For SJAC’s report “No Escape,” the lead investigator had previously logged instances where Syrians were targeted by government snipers while crossing through chokepoints. He suspected that these types of attacks, at crossing points between government and opposition held territory, represented a broader pattern of crimes. First, he performed a series of searches within Bayanat, to collect all potentially relevant data already gathered by SJAC. He initially found eight incidents that matched the criteria, later narrowing it down to three incidents that seemed to match the patterns under investigation. The five incidents that were not included in the report either lacked sufficient information or, in the case of one incident, was found to be fake.
Next, the investigator worked to collect additional sources of evidence to provide corroboration. SJAC’s analysts perform additional, targeted open-source searches and search SJAC’s offline database for field documentation, including witness interviews and government or ISIS documents. The investigators will also reach out to SJAC’s documentation team on the ground to request any additional interviews pertaining to the topic under investigation. In the case of ‘No Escape,’ SJAC’s team was able to identify an internal document from the Syrian Ministry of Defense acknowledging incidents of snipers targeting civilians.

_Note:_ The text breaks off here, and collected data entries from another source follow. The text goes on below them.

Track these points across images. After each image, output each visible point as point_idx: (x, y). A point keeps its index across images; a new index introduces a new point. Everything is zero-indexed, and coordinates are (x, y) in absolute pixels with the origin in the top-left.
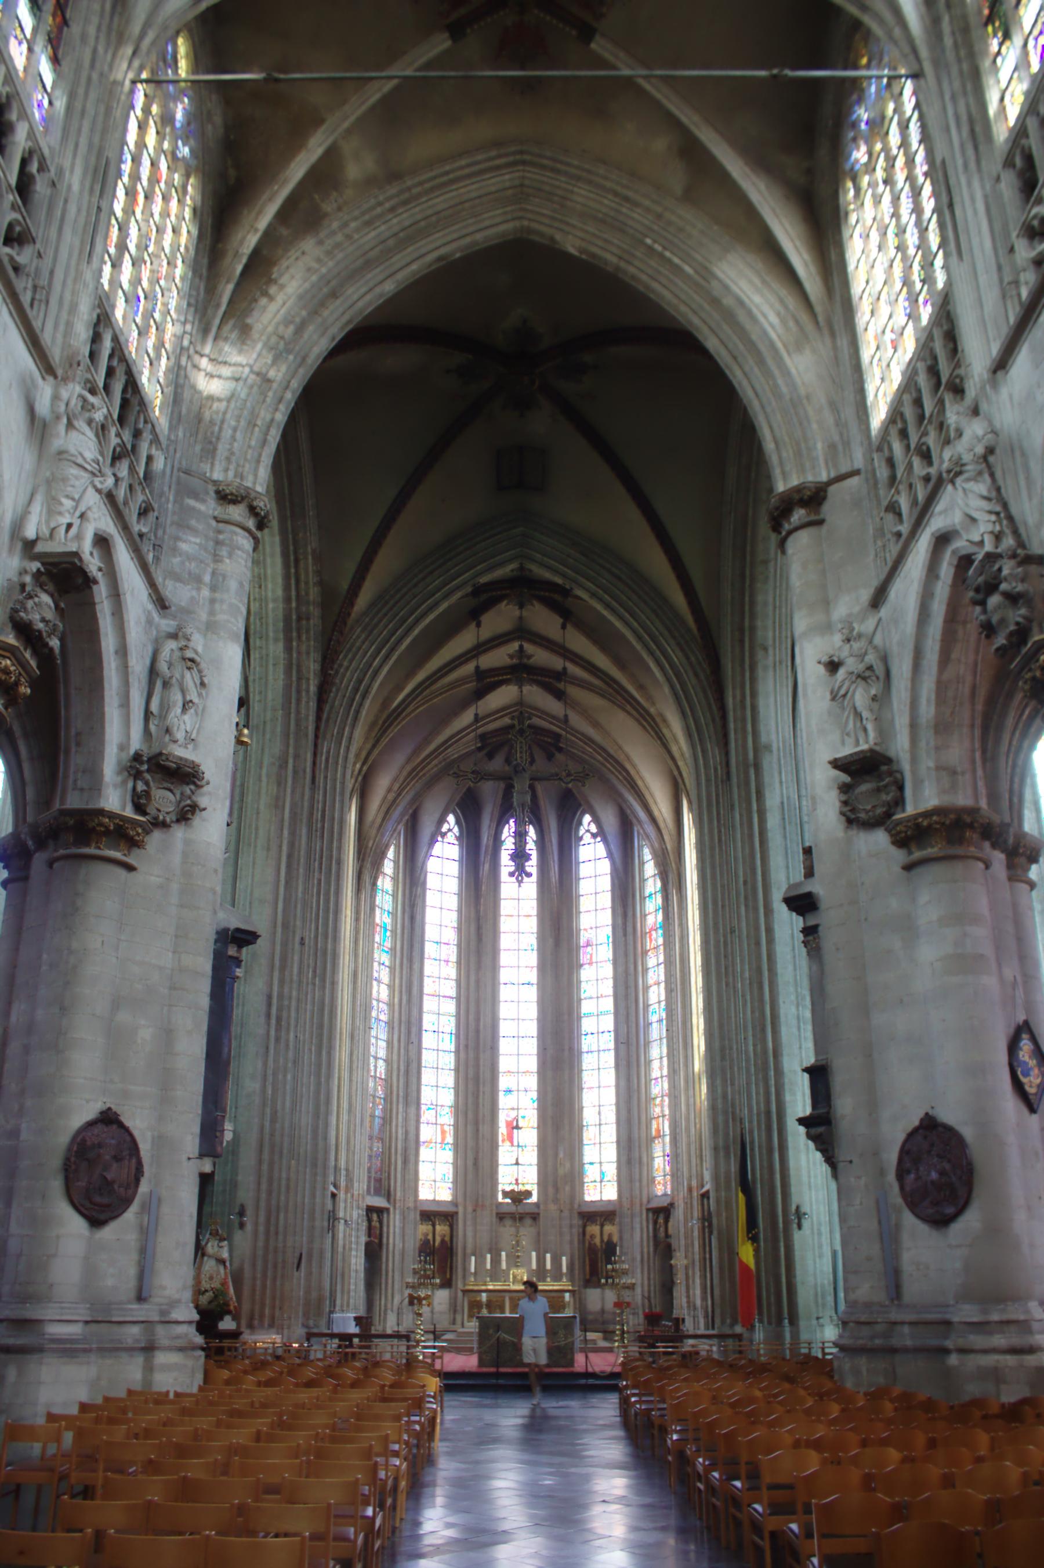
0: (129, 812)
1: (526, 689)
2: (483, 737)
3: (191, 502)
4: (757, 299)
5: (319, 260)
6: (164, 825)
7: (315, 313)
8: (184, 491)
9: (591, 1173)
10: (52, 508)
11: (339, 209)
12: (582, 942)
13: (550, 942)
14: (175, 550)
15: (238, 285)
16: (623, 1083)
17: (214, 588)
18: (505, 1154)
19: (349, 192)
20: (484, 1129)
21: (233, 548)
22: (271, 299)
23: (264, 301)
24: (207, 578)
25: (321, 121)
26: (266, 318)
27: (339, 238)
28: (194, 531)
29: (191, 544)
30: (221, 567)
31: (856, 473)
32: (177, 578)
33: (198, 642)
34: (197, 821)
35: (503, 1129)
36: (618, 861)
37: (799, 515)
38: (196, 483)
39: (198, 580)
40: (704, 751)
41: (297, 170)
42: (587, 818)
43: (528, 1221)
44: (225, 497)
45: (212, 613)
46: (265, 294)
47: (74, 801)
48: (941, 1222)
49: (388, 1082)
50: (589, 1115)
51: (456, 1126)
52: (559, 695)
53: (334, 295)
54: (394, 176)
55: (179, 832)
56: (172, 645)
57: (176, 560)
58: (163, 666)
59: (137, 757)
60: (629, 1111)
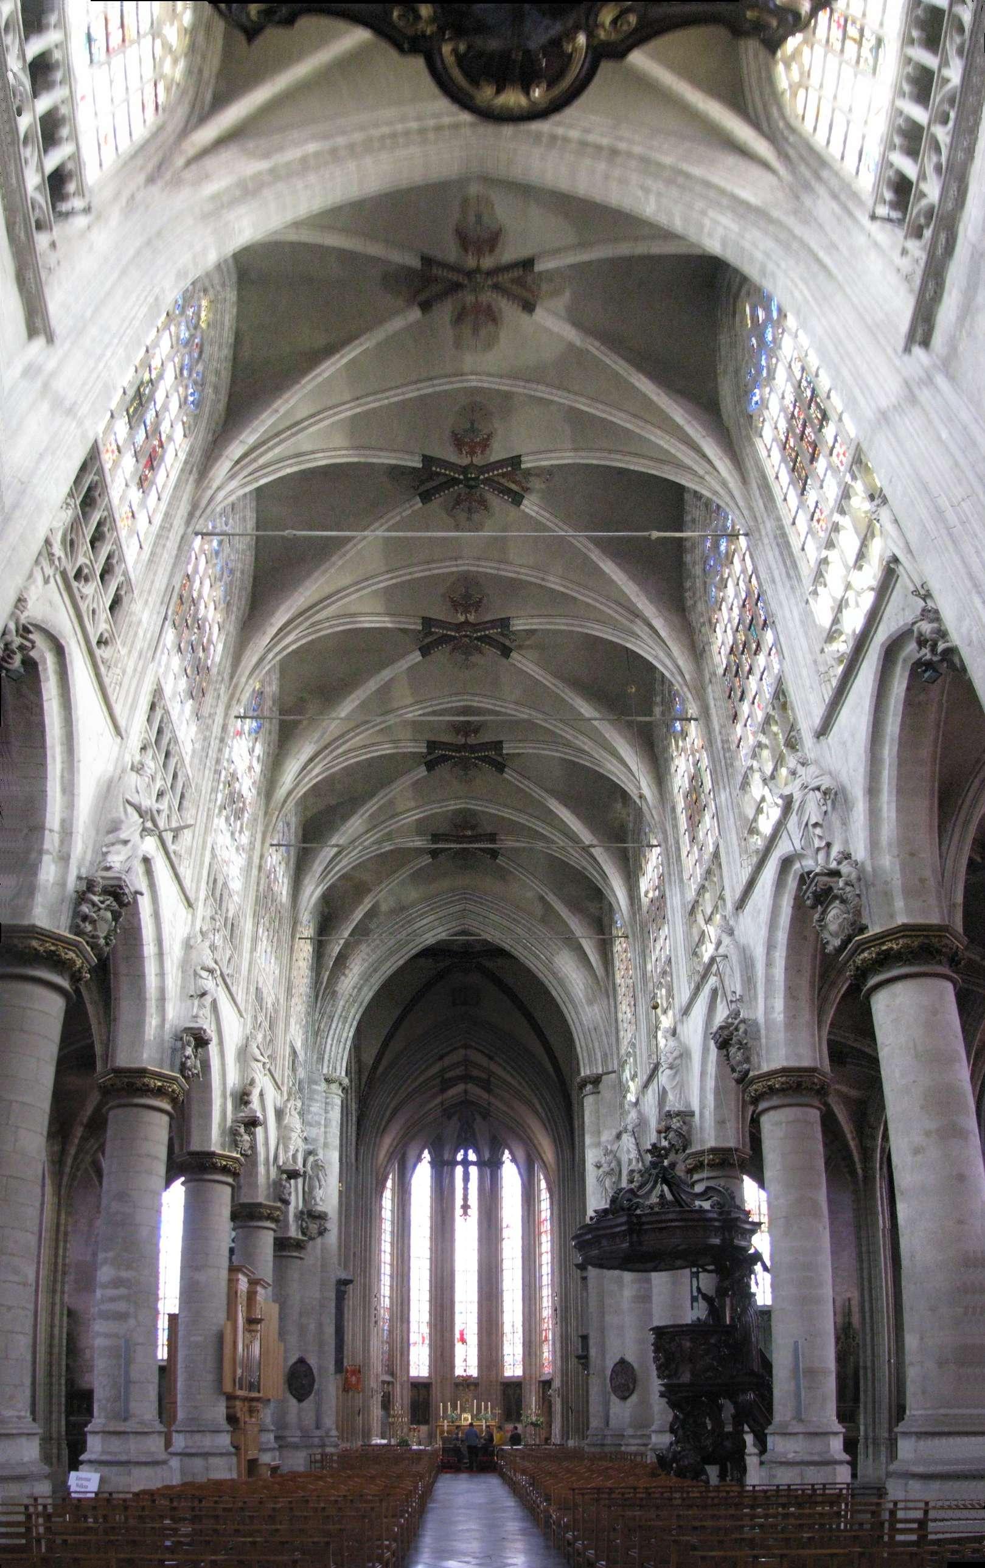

Next, SJAC’s investigators use a variety of techniques to bring all of this evidence together and ensure credibility. First, they assess the credibility of the initial, open-source evidence collected. For example, when reviewing videos of a purported incident on Youtube, SJAC’s investigator will gauge the authenticity of a video by checking who published the video, when it was published, and if the other videos on the channel seem authentic. Videos posted by local media outlets, eyewitnesses, and survivors are highly credible so information from them is scored higher and might be used to confirm information posted online by an anonymous account with no other content. However, SJAC considers all data it finds, and even unauthenticated sources may be used after stringent review.
Investigators can then analyze whether the videos corroborate documentation from other sources. One way to do this is to ensure that the video was posted after the alleged incident and that it was filmed at the correct time of day. Videos and other evidence can be run through reverse image searches to check the primary source and original posting data. SJAC’s investigators use InVID’s Chrome extension that tracks the source of an image, the date it was created, and if it was manipulated, however, TinEye, and Google Image Search are also viable tools. SJAC’s investigators further use shadow and sunlight analysis software to check the time of day an image or video was taken and confirm the timeline matches that of eyewitnesses or local news reports.
Investigators can also corroborate the location of alleged incidents. As part of research done for SJAC’s report “No Escape,” investigators discovered an article from a defector that described an area where government snipers targeted civilians moving between government and opposition territory. To verify this report, SJAC looked for supporting video and found a clip that claimed to be from the Karaj Al-Hajiz neighborhood in Aleppo where the incident reportedly took place. In the video, the dome of a nearby mosque is visible, and along with other surrounding structures, helped investigators confirm the precise location of the incident.
The Future of Data Analysis
The dangers of documenting crimes on the ground combined with sophisticated misinformation campaigns continue to be roadblocks to accurately documenting the Syrian conflict. However, our OSNIT investigative team is creatively working around these challenges, using ten years worth of documentation and an array of investigative tools to ensure that over a decade into the conflict, SJAC is still able to shine a new light on violations and advocate for justice.